MATERIAL FOR THIS EXERCISE -
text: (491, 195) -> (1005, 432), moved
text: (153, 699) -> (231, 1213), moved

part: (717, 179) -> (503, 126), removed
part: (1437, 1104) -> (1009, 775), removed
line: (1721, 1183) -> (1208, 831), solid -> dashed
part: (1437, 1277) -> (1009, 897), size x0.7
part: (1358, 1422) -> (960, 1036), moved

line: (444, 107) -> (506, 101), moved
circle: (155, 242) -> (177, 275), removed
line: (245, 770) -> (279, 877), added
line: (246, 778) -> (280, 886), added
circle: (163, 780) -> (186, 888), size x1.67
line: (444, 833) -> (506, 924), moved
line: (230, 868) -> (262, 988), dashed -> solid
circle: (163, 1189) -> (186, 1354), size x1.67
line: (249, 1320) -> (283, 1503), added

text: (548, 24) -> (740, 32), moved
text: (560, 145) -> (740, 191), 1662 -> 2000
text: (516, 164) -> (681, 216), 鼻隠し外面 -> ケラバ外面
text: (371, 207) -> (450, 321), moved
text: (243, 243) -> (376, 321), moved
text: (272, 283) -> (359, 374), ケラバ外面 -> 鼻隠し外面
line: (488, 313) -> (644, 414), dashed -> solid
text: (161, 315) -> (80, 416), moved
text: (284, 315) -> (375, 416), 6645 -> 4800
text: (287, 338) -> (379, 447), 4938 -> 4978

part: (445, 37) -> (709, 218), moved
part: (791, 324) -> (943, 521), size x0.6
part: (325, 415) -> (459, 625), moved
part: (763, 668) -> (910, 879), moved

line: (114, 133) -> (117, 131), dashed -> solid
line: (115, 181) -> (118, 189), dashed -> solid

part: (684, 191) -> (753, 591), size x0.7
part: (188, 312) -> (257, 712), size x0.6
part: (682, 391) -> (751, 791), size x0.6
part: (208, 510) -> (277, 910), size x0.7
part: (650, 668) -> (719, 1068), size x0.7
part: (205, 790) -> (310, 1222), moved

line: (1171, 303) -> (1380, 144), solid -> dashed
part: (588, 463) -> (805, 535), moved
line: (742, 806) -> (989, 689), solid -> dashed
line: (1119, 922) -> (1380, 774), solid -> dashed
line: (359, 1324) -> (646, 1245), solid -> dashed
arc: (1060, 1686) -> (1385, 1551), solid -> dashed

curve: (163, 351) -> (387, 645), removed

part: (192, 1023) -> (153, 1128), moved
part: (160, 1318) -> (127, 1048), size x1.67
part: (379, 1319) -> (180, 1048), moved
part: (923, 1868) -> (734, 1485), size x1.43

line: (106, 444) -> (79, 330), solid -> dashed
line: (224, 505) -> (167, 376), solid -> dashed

TASK DIRECTIONS - Return each line above exactly as it appears.

COMPLETED TASK -
text: (491, 195) -> (1005, 432), moved
text: (153, 699) -> (231, 1213), moved

part: (717, 179) -> (503, 126), removed
part: (1437, 1104) -> (1009, 775), removed
line: (1721, 1183) -> (1208, 831), solid -> dashed
part: (1437, 1277) -> (1009, 897), size x0.7
part: (1358, 1422) -> (960, 1036), moved

line: (444, 107) -> (506, 101), moved
circle: (155, 242) -> (177, 275), removed
line: (245, 770) -> (279, 877), added
line: (246, 778) -> (280, 886), added
circle: (163, 780) -> (186, 888), size x1.67
line: (444, 833) -> (506, 924), moved
line: (230, 868) -> (262, 988), dashed -> solid
circle: (163, 1189) -> (186, 1354), size x1.67
line: (249, 1320) -> (283, 1503), added

text: (548, 24) -> (740, 32), moved
text: (560, 145) -> (740, 191), 1662 -> 2000
text: (516, 164) -> (681, 216), 鼻隠し外面 -> ケラバ外面
text: (371, 207) -> (450, 321), moved
text: (243, 243) -> (376, 321), moved
text: (272, 283) -> (359, 374), ケラバ外面 -> 鼻隠し外面
line: (488, 313) -> (644, 414), dashed -> solid
text: (161, 315) -> (80, 416), moved
text: (284, 315) -> (375, 416), 6645 -> 4800
text: (287, 338) -> (379, 447), 4938 -> 4978

part: (445, 37) -> (709, 218), moved
part: (791, 324) -> (943, 521), size x0.6
part: (325, 415) -> (459, 625), moved
part: (763, 668) -> (910, 879), moved

line: (114, 133) -> (117, 131), dashed -> solid
line: (115, 181) -> (118, 189), dashed -> solid

part: (684, 191) -> (753, 591), size x0.7
part: (188, 312) -> (257, 712), size x0.6
part: (682, 391) -> (751, 791), size x0.6
part: (208, 510) -> (277, 910), size x0.7
part: (650, 668) -> (719, 1068), size x0.7
part: (205, 790) -> (310, 1222), moved

line: (1171, 303) -> (1380, 144), solid -> dashed
part: (588, 463) -> (805, 535), moved
line: (742, 806) -> (989, 689), solid -> dashed
line: (1119, 922) -> (1380, 774), solid -> dashed
line: (359, 1324) -> (646, 1245), solid -> dashed
arc: (1060, 1686) -> (1385, 1551), solid -> dashed

curve: (163, 351) -> (387, 645), removed

part: (192, 1023) -> (153, 1128), moved
part: (160, 1318) -> (127, 1048), size x1.67
part: (379, 1319) -> (180, 1048), moved
part: (923, 1868) -> (734, 1485), size x1.43

line: (106, 444) -> (79, 330), solid -> dashed
line: (224, 505) -> (167, 376), solid -> dashed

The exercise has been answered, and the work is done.